Ржевский закашлялся.
– Кгхм-кхх… В самом деле? Э-э… Так и быть, признаюсь. Только для тебя. После того случая с ножами я выжил. Меня спас наш полковой доктор. Гений, мамуля, просто гений. Напоил водкой до бесчувствия и штопал всю ночь. Подумаешь, что такое дюжина ножиков для мужчины в расцвете лет, который выпивает в день не больше двух бутылок вина и выкуривает всего десяток трубок?
Поручик быстро взглянул на супругу, проверяя, какое впечатление произвел его рассказ. Поверила ли?
– Да, дорогой. Конечно, дорогой! Приди же ко мне в объятия! – коварно улыбнувшись, сказала Дама.
Она поняла уже, что одержала победу. Теперь ей долго чем будет язвить мужа. «Лет на пять хватит, а там придумаю что-нибудь новенькое», – прикинула она.
Привидения поцеловались. При этом их носы глубоко вошли друг в друга, чему ни Дама, ни поручик не придали особого значения. Призраки вообще снисходительно относятся к мелочам. Некоторые из них так обленились, что даже не пытаются переставлять ноги, а просто плывут над полом, точно влекомые ветром.
– В ближайшие дни что-то должно произойти. Вот увидишь, дорогой! У меня редкое чутье на смерть, – вдруг задумчиво сказала Недолеченная Дама.
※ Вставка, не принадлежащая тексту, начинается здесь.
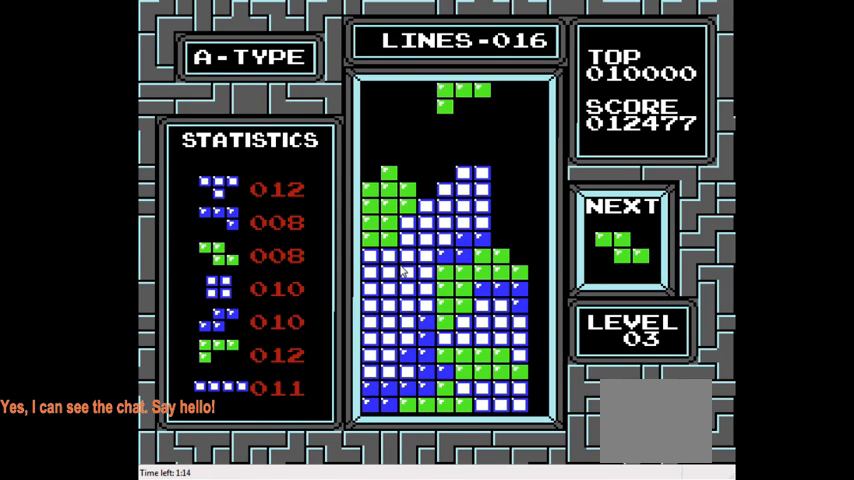
{"buttons": [], "right_stick": "center", "events": [[100, "DPAD_LEFT", "up"], [200, "DPAD_DOWN", "down"], [500, "DPAD_DOWN", "up"]]}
Она никак не могла отделаться от того, первого впечатления, когда она только увидела сегодняшнюю луну.
Ржевский расхохотался своим неподражаемым смехом, звучавшим как ржание целого кавалерийского эскадрона.
– Больше трупов – больше призраков! – прокомментировал он.
Нападающий сборной Тибидохса Семь-Пень-Дыр сидел у себя в комнате, запершись на два основных заклинания и одно добавочное. Он был серьезен и сосредоточен, как хирург перед операцией. Перед Семь-Пень-Дыром стояла шкатулка, очень похожая на ту, с которой некогда ездил по России небезызвестный интуитивный маг-психолог и просто пройдоха Чичиков.
Выдвинув у шкатулки секретный ящичек, Семь-Пень-Дыр слюнявил пальцы и пересчитывал жабьи бородавки, зеленые мозоли и дырки от бублика.